(Reading passage)

HIGH TIDE FESTIVAL.

The Cut Halesworth Suffolk 27 April-10 May 2009.
The Festival

I really didn’t believe this was happening, let alone for the third year running. Two young theatrical entrepreneurs, Sam Hodges and Steven Jon Atkinson, have done what must be too good to be true. In a small rural town (it might even be a large village) using nothing more than an old industrial building along a narrow side road, they have created a two-week arts festival. Along to this admittedly attractive part of the country have trotted luminaries such as David Hare, reading one of his scripts, an act he normally confines to the select likes of the ‘National Theatre’ or Royal Court. And Michael Billington, theatre sage among critics, to talk about his still-newish theatre book State of the Nation.

Classy classical singer Mark Padmore, who normally wouldn’t open his lungs anywhere round here north of Aldeburgh, joins with Katie Mitchell (Katie Mitchell! – avant-gardiste supreme) and Stephen Dillane – who is real casting – in an evening combining the works of Schubert and the words of Samuel Beckett (eat what remains of your heart out, Jan Kott).

I discovered three spaces in which High Tide crashes, only one beginning to have any reasonable audience capacity when it comes to presenting such stuff without losing much more than your shirt.

The Plays

Amidst all this activity three new plays are taking the stage. They have a satisfying range of style and matter, and each might have emerged from such highly respectable addresses as the Bush or Royal Court. One of the writers has already had a play at the Court’s Theatre Upstairs, while one of the Suffolk spaces gave rise to the original Stovepipe last year, a play taken under the Bush’s wing to be remounted, with extra promenading, in a West London shopping-centre.

Up – nearly – on the Roof.

This year the Stovepipe space, known as the Gallery, a large, low-roofed attic itself, is given over to the longest piece of the season, Lydia Adetunji’s Fixer. It starts with a flight, and ends with one. Between, various journalists seek-out interviews with violent African rebels, something that’s not an easy experience – these rebels know their press-folk.

Well played as it is, there’s a sense this would often be happier – or at least as happy – as a film, with its location changes and short scenes making their specific point and moving between various sets of characters. Still, director Nathan Curry binds it sufficiently together and takis’ multiple-set provides distinct, strong identities for each place in the sun.

(End Reading passage)
(Given information)

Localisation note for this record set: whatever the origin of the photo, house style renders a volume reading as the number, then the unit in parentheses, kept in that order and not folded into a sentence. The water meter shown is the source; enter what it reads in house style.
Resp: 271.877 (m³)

(End Given information)
(Given information)

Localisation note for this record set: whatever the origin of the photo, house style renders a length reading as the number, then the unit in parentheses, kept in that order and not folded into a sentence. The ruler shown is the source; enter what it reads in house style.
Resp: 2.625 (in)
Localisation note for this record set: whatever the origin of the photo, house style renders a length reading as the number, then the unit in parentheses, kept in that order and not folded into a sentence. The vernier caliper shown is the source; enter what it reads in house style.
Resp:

(End Given information)

- **Exercise directions**
Can you repeat the part of the festival review starting at "I discovered three" and ending at "West London shopping-centre.", swapping "satisfying" for "pleasing"?

- **Result for this task**
I discovered three spaces in which High Tide crashes, only one beginning to have any reasonable audience capacity when it comes to presenting such stuff without losing much more than your shirt.

The Plays

Amidst all this activity three new plays are taking the stage. They have a pleasing range of style and matter, and each might have emerged from such highly respectable addresses as the Bush or Royal Court. One of the writers has already had a play at the Court’s Theatre Upstairs, while one of the Suffolk spaces gave rise to the original Stovepipe last year, a play taken under the Bush’s wing to be remounted, with extra promenading, in a West London shopping-centre.